Le prix de la vertu


La presse se fait une nouvelle fois l'écho du feuilleton judiciaire entre Dominique Strauss-Kahn et Nafissatou Diallo. Il s'agit aujourd'hui de nous rendre compte du fait qu'ils sont tombés d'accord sur une somme à verser à  Mlle Diallo en contrepartie de sa renonciation à exercer quelque poursuite que ce soit à l'encontre de M. Strauss-Kahn.

Même si l'accord est secret, il n'en reste pas moins que des sommes ont circulé et elle dépasse l'entendement de l'avocat de victimes français que je suis. Je ne peux m'empêcher d'avoir une pensée pour toutes les victimes que je défends depuis plus de 20 ans et à qui il n'a jamais été offert une telle somme, parfois pour des sévices et des préjudices autrement plus important que ceux subis par Mlle Diallo.

Si le montant des dommages-intérêts aux États-Unis est sans commune mesure avec ceux pratiqués en France, il convient de pondérer ce propos.

 En effet, les principaux bénéficiaires des sommes obtenues par ce biais ne sont pas les justiciables mais leurs avocats. En effet, le principe de fonctionnement des avocats américains est différent du nôtre. Chez eux, le client n'a pas à débourser quelque somme que ce soit, mais en contrepartie du travail fourni, il accepte de laisser à l'avocat souvent bien plus de la moitié des sommes qui lui reviennent.

Dans le cas qui nous occupe, il a été fait état d'un pourcentage de l'ordre de 60 à 70 % pour le cabinet d'avocats qui représentaient Mlle Diallo.

Pour ma part je pense qu'il s'agit d'une sérieuse dérive du système judiciaire. Celui-ci n'est pas fait pour enrichir  les auxiliaires de justice mais bien pour faire en sorte que les justiciables obtiennent l'indemnisation du préjudice qu'ils ont subi.

Il y a quelque chose de totalement amoral dans cette pratique. Imaginez qu'il s'agisse d'une personne qu'on a amputée des deux jambes, cette dernière n'obtiendrait finalement l'indemnisation que d'un pied si j'ose m'exprimer ainsi, le reste de ses membres inférieurs allant directement au cabinet d'avocats qu'il a défendus.

Quoi qu'il en soit, même si il semble qu'aux États-Unis nous soyons dans la démesure, force est de constater qu'en France l’indemnisation des préjudices subis par les victimes est souvent ridicule au regard du  préjudice  véritablement subi.

Il y a même mieux. Depuis quelques années je constate une baisse drastique des indemnisations obtenues par les victimes, alors que rien ne le justifie bien évidemment.

La paupérisation de notre système judiciaire est partout.
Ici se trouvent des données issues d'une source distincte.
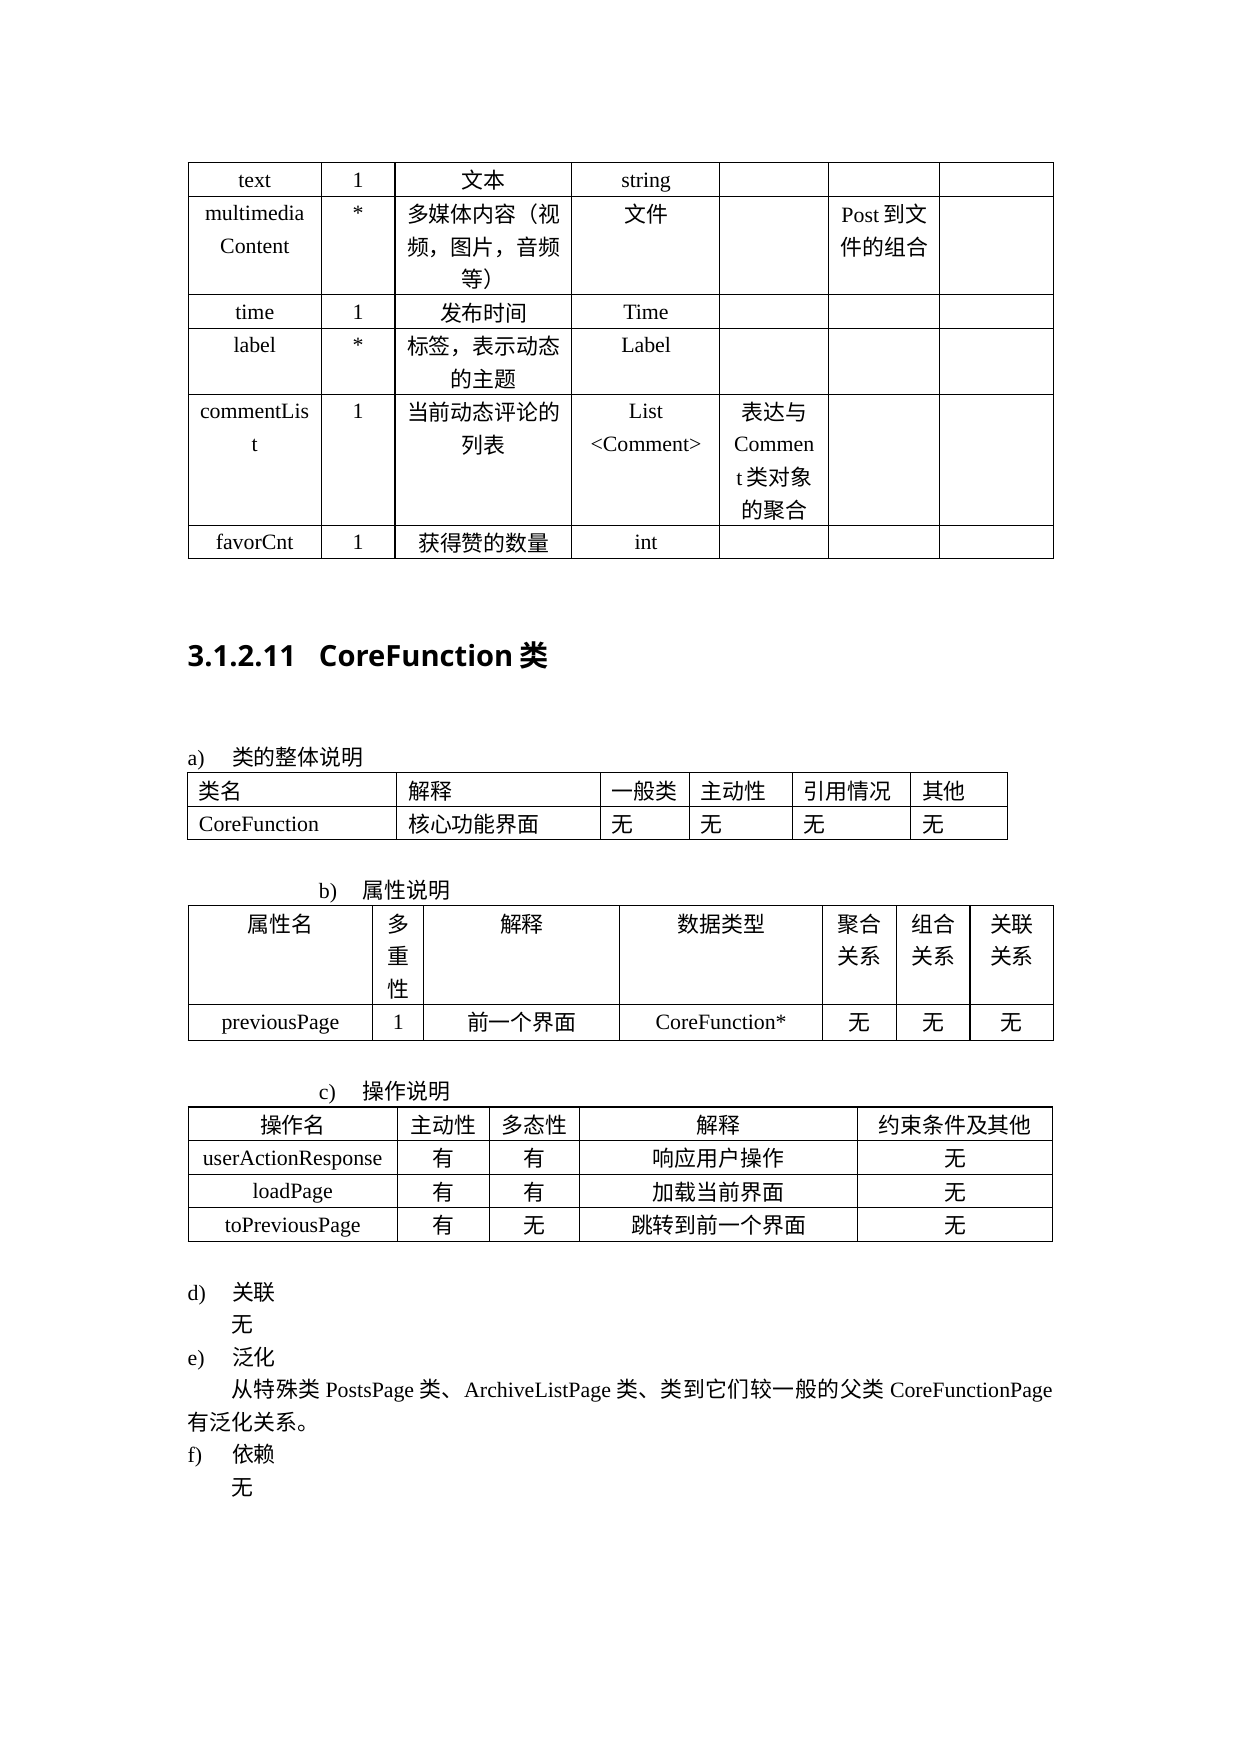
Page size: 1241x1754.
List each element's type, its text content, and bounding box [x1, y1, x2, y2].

table_cell multimediaContent [189, 197, 321, 294]
table_cell CoreFunction* [620, 1005, 822, 1040]
table_cell string [572, 163, 719, 196]
list 类的整体说明 [187, 740, 1053, 772]
table_cell previousPage [189, 1005, 372, 1040]
table_cell userActionResponse [189, 1141, 397, 1173]
table_cell 无 [858, 1141, 1052, 1173]
table_cell 无 [490, 1208, 579, 1241]
table_cell [720, 295, 828, 328]
table_cell 表达与Comment类对象的聚合 [720, 395, 828, 525]
table_cell 无 [793, 807, 910, 839]
table_header 引用情况 [793, 773, 910, 806]
table_cell [940, 526, 1053, 558]
table_header 解释 [397, 773, 600, 806]
list 依赖 [187, 1437, 1053, 1469]
table_cell 无 [897, 1005, 969, 1040]
table_cell CoreFunction [188, 807, 396, 839]
table_cell 跳转到前一个界面 [580, 1208, 857, 1241]
table_header 数据类型 [620, 906, 822, 1004]
table_cell 文件 [572, 197, 719, 294]
table_cell int [572, 526, 719, 558]
table_cell [720, 163, 828, 196]
table_header 其他 [911, 773, 1007, 806]
text 无 [187, 1469, 1053, 1502]
table_cell 无 [858, 1208, 1052, 1241]
table_cell [829, 329, 939, 394]
table_header 约束条件及其他 [858, 1108, 1052, 1140]
table_header 多重性 [373, 906, 423, 1004]
table_header 操作名 [189, 1108, 397, 1140]
table_cell 有 [398, 1141, 489, 1173]
table_cell 多媒体内容（视频，图片，音频等） [396, 197, 571, 294]
table_header 关联关系 [971, 906, 1053, 1004]
table_cell [829, 395, 939, 525]
table_cell 有 [490, 1141, 579, 1173]
table_header 多态性 [490, 1108, 579, 1140]
table_header 解释 [424, 906, 619, 1004]
list 关联 [187, 1274, 1053, 1307]
table_cell 1 [373, 1005, 423, 1040]
table_cell 1 [322, 526, 394, 558]
table_header 主动性 [690, 773, 792, 806]
text 无 [187, 1307, 1053, 1339]
table_cell Time [572, 295, 719, 328]
table_header 组合关系 [897, 906, 969, 1004]
table_cell 无 [858, 1175, 1052, 1207]
table_cell Label [572, 329, 719, 394]
list 操作说明 [275, 1074, 1053, 1106]
table_header 一般类 [601, 773, 689, 806]
table_cell 1 [322, 295, 394, 328]
table_cell commentList [189, 395, 321, 525]
table_cell 有 [398, 1175, 489, 1207]
table_cell [720, 329, 828, 394]
table_cell * [322, 329, 394, 394]
table_cell 获得赞的数量 [396, 526, 571, 558]
table_cell * [322, 197, 394, 294]
table_cell 1 [322, 163, 394, 196]
table_cell [940, 163, 1053, 196]
table_cell [940, 329, 1053, 394]
table_cell 当前动态评论的列表 [396, 395, 571, 525]
table_cell [720, 197, 828, 294]
table_cell 发布时间 [396, 295, 571, 328]
table_cell [829, 295, 939, 328]
table_cell 无 [690, 807, 792, 839]
table_cell 无 [911, 807, 1007, 839]
table_cell 有 [398, 1208, 489, 1241]
table_cell 有 [490, 1175, 579, 1207]
table_cell 无 [823, 1005, 896, 1040]
table_cell 加载当前界面 [580, 1175, 857, 1207]
table_cell 无 [601, 807, 689, 839]
table_cell 标签，表示动态的主题 [396, 329, 571, 394]
subtitle CoreFunction类 [187, 621, 1053, 686]
table_cell [829, 526, 939, 558]
table_cell text [189, 163, 321, 196]
table_cell [829, 163, 939, 196]
table_cell 1 [322, 395, 394, 525]
table_header 主动性 [398, 1108, 489, 1140]
table_cell 前一个界面 [424, 1005, 619, 1040]
table_cell favorCnt [189, 526, 321, 558]
table_cell [940, 197, 1053, 294]
list 泛化 [187, 1339, 1053, 1372]
table_header 聚合关系 [823, 906, 896, 1004]
table_cell toPreviousPage [189, 1208, 397, 1241]
table_header 属性名 [189, 906, 372, 1004]
table_cell label [189, 329, 321, 394]
table_cell 响应用户操作 [580, 1141, 857, 1173]
table_cell List <Comment> [572, 395, 719, 525]
table_cell Post到文件的组合 [829, 197, 939, 294]
table_cell [940, 295, 1053, 328]
text 从特殊类PostsPage类、ArchiveListPage类、类到它们较一般的父类CoreFunctionPage有泛化关系。 [187, 1372, 1053, 1437]
table_cell [940, 395, 1053, 525]
table_cell loadPage [189, 1175, 397, 1207]
list 属性说明 [275, 873, 1053, 905]
table_cell time [189, 295, 321, 328]
table_header 解释 [580, 1108, 857, 1140]
table_cell [720, 526, 828, 558]
table_cell 无 [971, 1005, 1053, 1040]
table_cell 核心功能界面 [397, 807, 600, 839]
table_cell 文本 [396, 163, 571, 196]
table_header 类名 [188, 773, 396, 806]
 Lorsque l'on sait que la plupart de ces sommes allouées au titre des dommages-intérêts sont finalement versées par la collectivité au travers du fonds de garantie, on comprend mieux le souci de  réaliser des économies, quelles que soient les conséquences humaines que cela peut générer.

Je n'accepte pas cette manière d'opérer. La loi précise bien que la victime a droit à être indemnisée de l'intégralité du préjudice qu'elle a subi.

Sans entrer dans des exemples particulièrement révélateurs, il faut savoir  qu'en France, la perte d'un enfant représente des dommages-intérêts à hauteur d'environ 25 000 €.

Lorsque l'on compare cette somme à celle qui a vraisemblablement été alloué à Mlle Diallo en contrepartie de son silence (6 millions d'euros) il y a de quoi être scandalisé.

Sans même traverser l'Atlantique, tout le monde se rappelle du montant des dommages et intérêts obtenus par M. Tapie dans le cadre de son procès avec le Crédit Lyonnais et, là encore, il y a manifestement deux poids et deux mesures.

Il est peut-être temps de réfléchir un système d'indemnisation des gens qui permettent enfin aux victimes d'engager leur processus de reconstruction dans des conditions honorables.